We did this in the early mornings and avoided the mid day heat. Summer time in July and august were too hot and humid to run them like that, so it was just a lot of fun runs, for them, with me running forest roads and trails. Fall, winter, and spring though, we were out there for hours.
They can't take it multiple days in a row, but neither can humans. I used to do two days on and 1 day off for them. The first day after a rest cycle, was an easy build day, lot's of technical mountain biking trails to slow me down. The second was at speed.

I think that a trained and conditioned V could easily run with a human for 3-4 hours or more, as long as they had access to water. The fastest marathoners in the world are doing 4:35- 4:40 miles and that is an easy lope for a vizsla.


----------



## beardadx2 (Jul 6, 2017)

gunnr, thank you for the information. You sound like a much better athlete than I. I feel confident that my new boy will be able to keep up with me. Were you RR dogs cool and calm around the house, or were they always go go go? as for top running trial dogs, i have no desire for one. I want one that is fun to hunt with and that will run with me, but i guess i could run it on the 4 wheeler if i had to. 
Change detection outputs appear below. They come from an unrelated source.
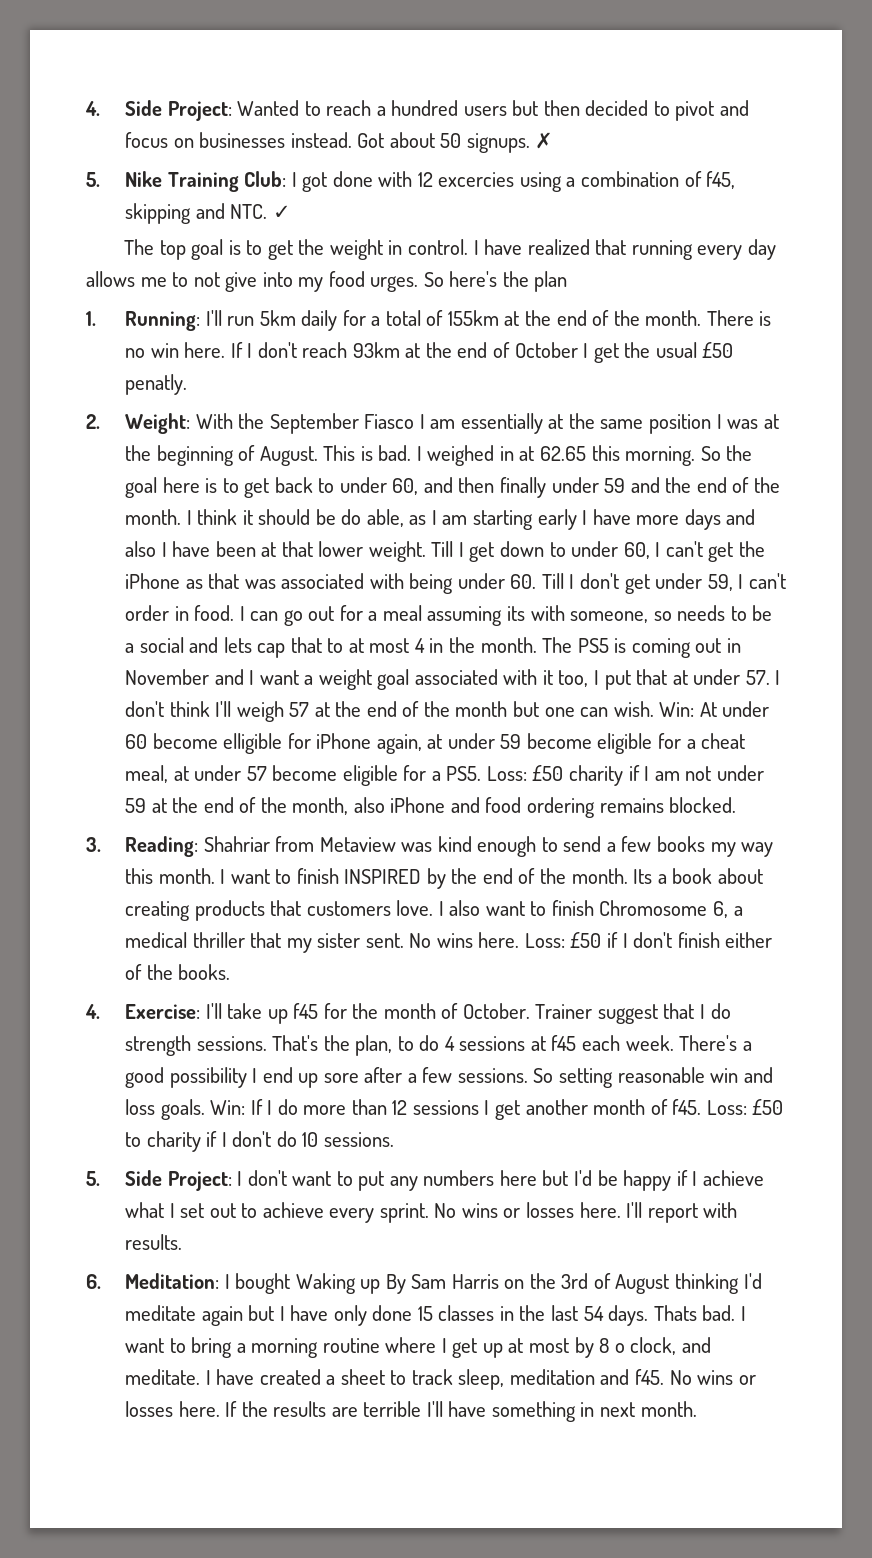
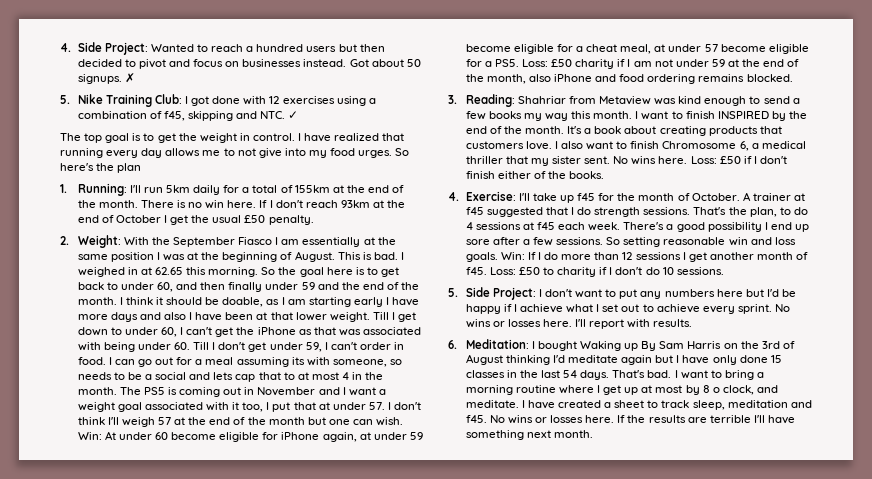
[438,172,515,187] excercies -> [282,96,335,104] exercises
[125,374,188,395] penatly. -> [268,215,314,225] penalty.
[341,509,404,527] do able, -> [222,297,264,307] doable,
[223,733,283,754] elligible -> [219,432,260,442] eligible
[633,869,653,884] Its -> [567,126,583,134] It's
[535,1004,658,1024] Trainer suggest -> [742,192,805,201] [465,207,543,217] A trainer at f45 suggested
[653,1305,697,1321] Thats -> [612,370,646,378] That's
[580,1402,595,1417] in -> (524, 435) none

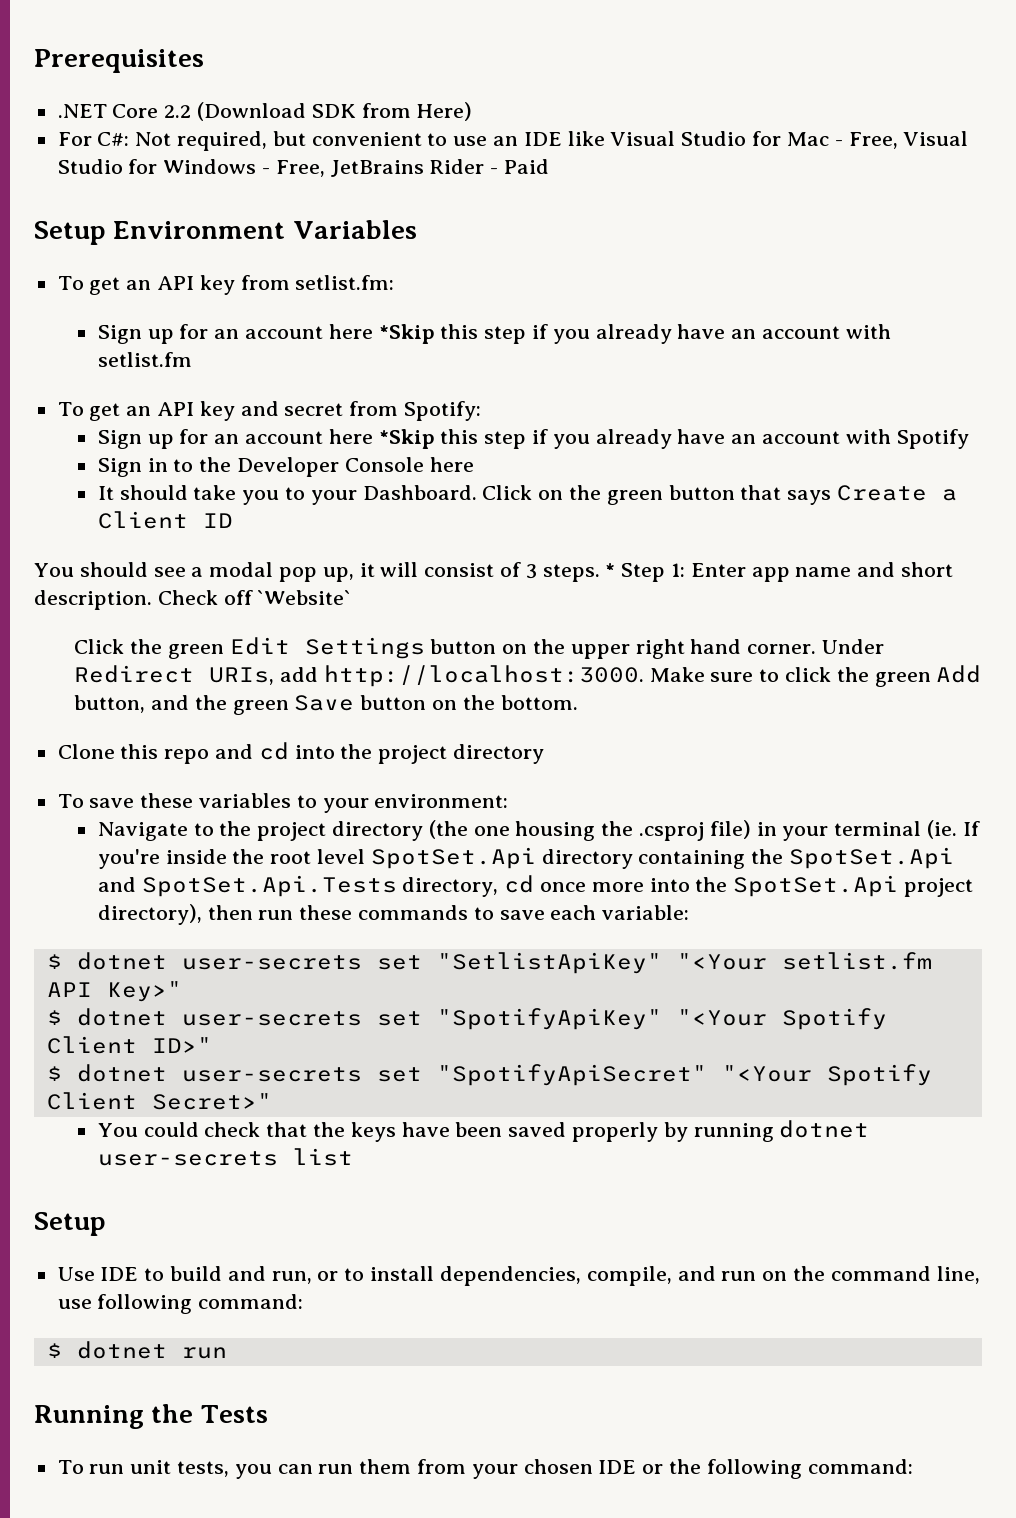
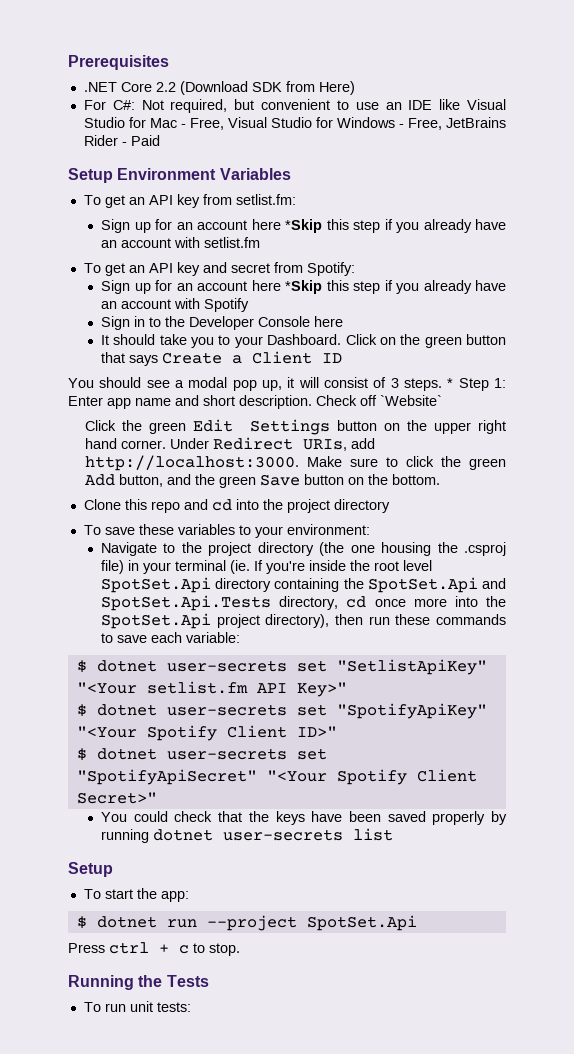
[57,1266,980,1286] [57,1294,304,1314] [46,1341,227,1359] Use IDE to build and run, or to install dependencies, compile, and run on the command line, use following command: // $ dotnet run -> [83,888,189,902] [76,915,417,931] [68,942,240,956] To start the app: // $ dotnet run --project SpotSet.Api // Press ctrl + c to stop.
[177,1459,913,1479] tests, you can run them from your chosen IDE or the following command: -> [156,1002,191,1012] tests:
Ken, as far as running goes, i have seen multiple dogs finish 50k races, including a toy Icelandic sheepdog which was a little embarrassing because it beat me. how fast is really a loaded question in ultrarunning, but i average between 8 and 15 miles per hour depending on terrain and heat. i average middle of the pack if that gives an idea of speed. 

I run all my endurance races on trails, but there a few that are run on roads but that is no fun. getting out in the middle of nature is what it is all about. i do however train 50% on roads but the longest i will road run is 10 miles. 
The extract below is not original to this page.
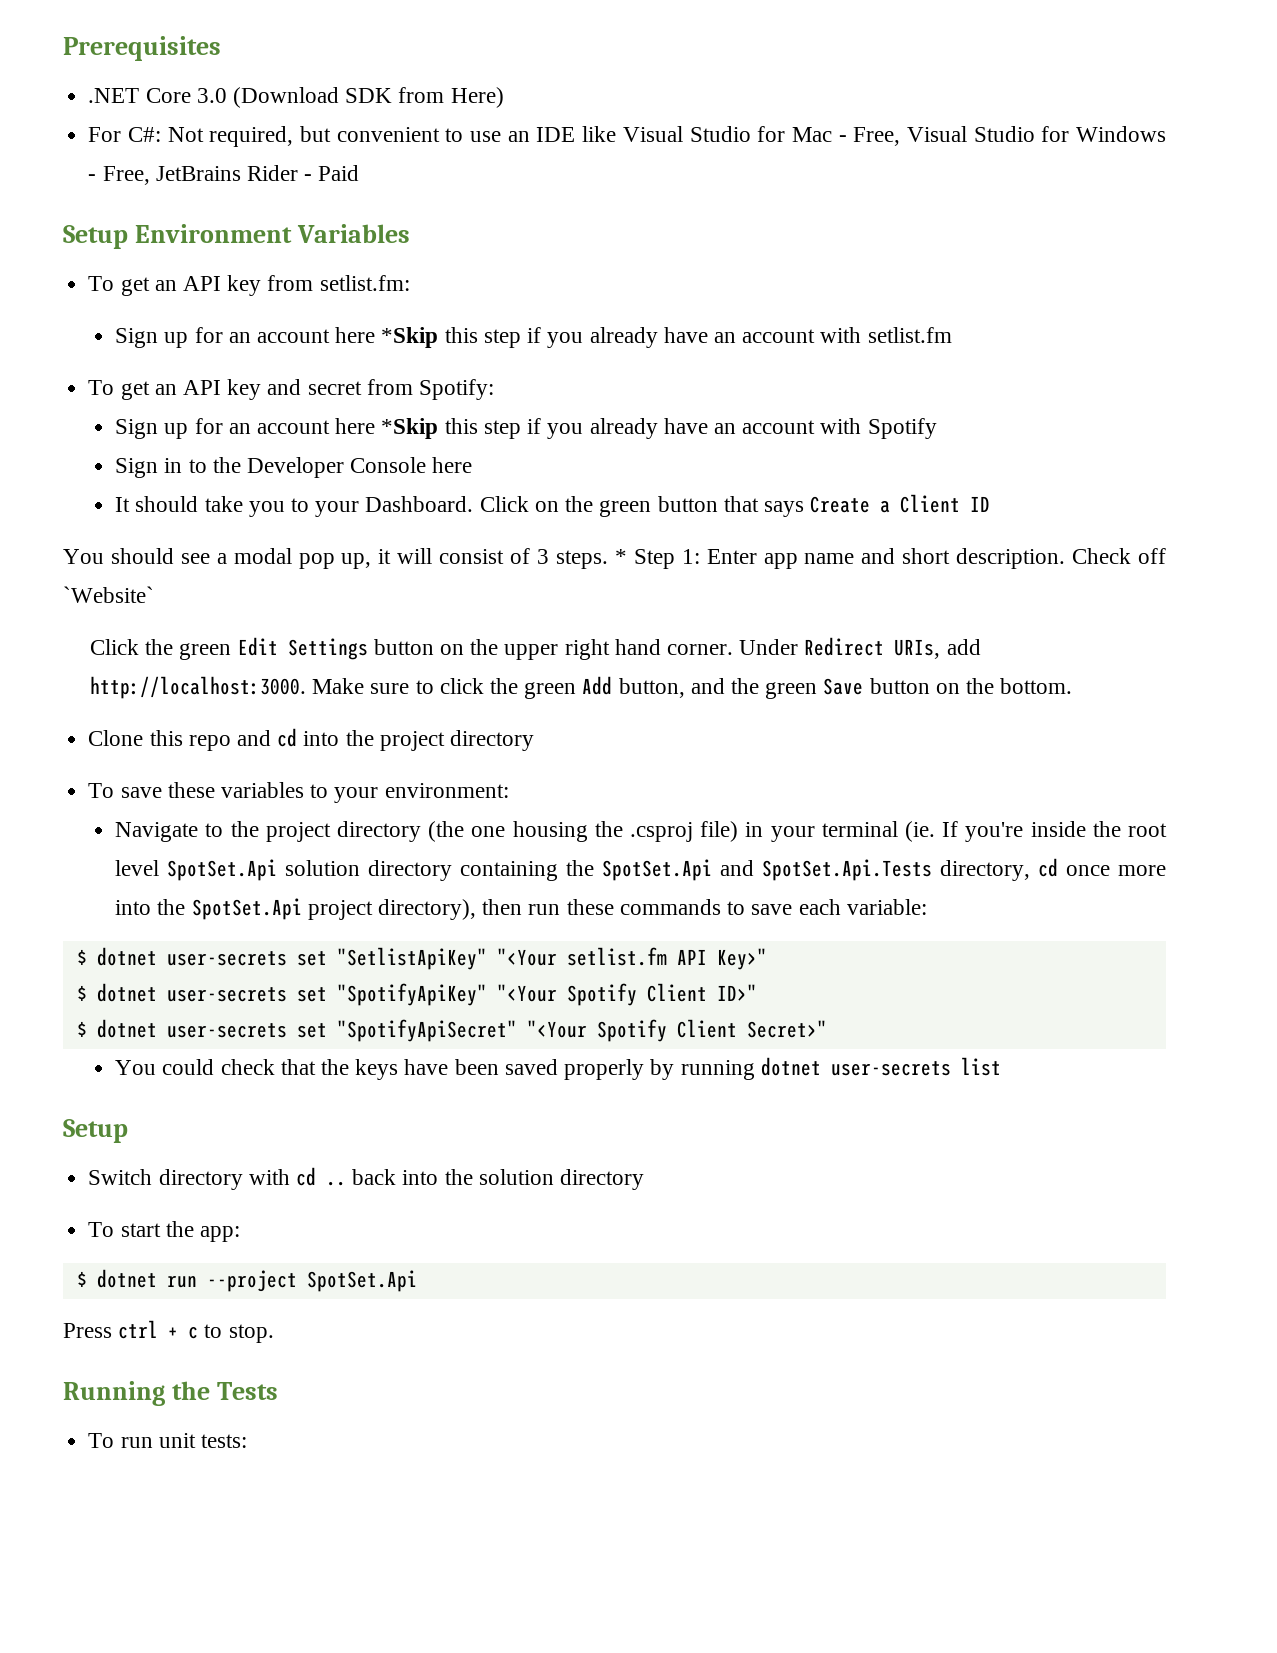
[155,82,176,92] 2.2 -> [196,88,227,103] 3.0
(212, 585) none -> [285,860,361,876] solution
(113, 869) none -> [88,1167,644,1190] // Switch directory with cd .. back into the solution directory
water and food. training runs are self supported so you have to know where the water stops are or know where your trail crosses a road and go put water there before the run. I have a nathan hydration pack (think camelbak) and i care water, food, salt, what ever i need, i also carry food for dog, but i have found that you really need way less food than you think, but i always carry too much water. my dog drinks out of my water bottle but he also had a nack for finding little puddles and laying down in them for a second to cool off. For races there are aid stations every 3-10 miles so you dont have to care with you if you can make it to the next station. 
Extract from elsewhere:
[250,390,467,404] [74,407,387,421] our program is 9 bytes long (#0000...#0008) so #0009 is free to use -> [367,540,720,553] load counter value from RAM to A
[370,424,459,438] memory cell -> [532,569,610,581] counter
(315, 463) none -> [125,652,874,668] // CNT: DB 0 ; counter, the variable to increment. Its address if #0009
as far as what happens if you out running and the dog stops running or something. Same thing if i bonk, i walk it in. a little food a little water and hike more often than not you can start running again and bam second wind. however if something bad happens (like bad bad) you have to get out on your own power, that would go with carrying a dog if it could not walk. There is a certain risk to ultrarunning, or trail running in general, and i have seen a lady limp on a broken ankle 3 miles to the next aid station, where she waited over an hour for someone to drive out to the aid station in a quad to drive her back to the start line. some time you have to DNF a race. 

Benjamin


----------



## MikoMN (Nov 29, 2016)

This is a super interesting thread! I have often wondered how far some of our dogs can go with proper conditioning. It is pretty common for me to do 8-10 miles with Miko on my bike. (Just to clarify, I am on the bike, he is running. Though that would be quite the show.) I am talking about fairly hard riding, not just site seeing. He seems to get fairly tired by the end. Give him 30 minutes to rest, and he is driving to go again. I do try to stop and give him water in the middle, and if he is willing let him take a dip in the river.


----------



## gunnr (Aug 14, 2009)

MikoMN

V's are special! They can run for hours as long as they get adequate water and time to cool off if necessary.

A funny story;

I had two of my dogs out in the forest for about 4 hours or so and brought them back to a small pond with a spillway to cool off in, and get water if they wanted it. There was a lady there with a small dog and asked me how long I'd been in the forest with my dogs. I told her we had been there for about 4 hours. 
She told me that my dogs were exhausted, because they were laying in the spillway cooling off, that I was abusing them, and she was going to report me to the ASPCA. As soon as she said this, Silkcut, my larger malehttp://www.vizslaforums.com/editpost.php?do=editpost&p=120481, then, saw some ducks on the water, across the pond, jumped into the pond, and went straight for them. It took me about 20 minutes to get him out of the water!
I very politely told her that the dogs really were okay.

My dogs could run for hours, so they were easily covering 20+ miles at a whack. They do need a day off though, even if they don't think so! and they don't.


----------



## MikoMN (Nov 29, 2016)

gunnr said:


> She told me that my dogs were exhausted, because they were laying in the spillway cooling off, that I was abusing them, and she was going to report me to the ASPCA.


Gunr
Thanks for the info. This made me laugh because I too have had ....well meaning people....tell me that my dog was starving, and that I will get in trouble if I don't feed it more. One then proceeded to tell me that I should start feeding him 2 cups a day. (I feed him closer to 4.5).


----------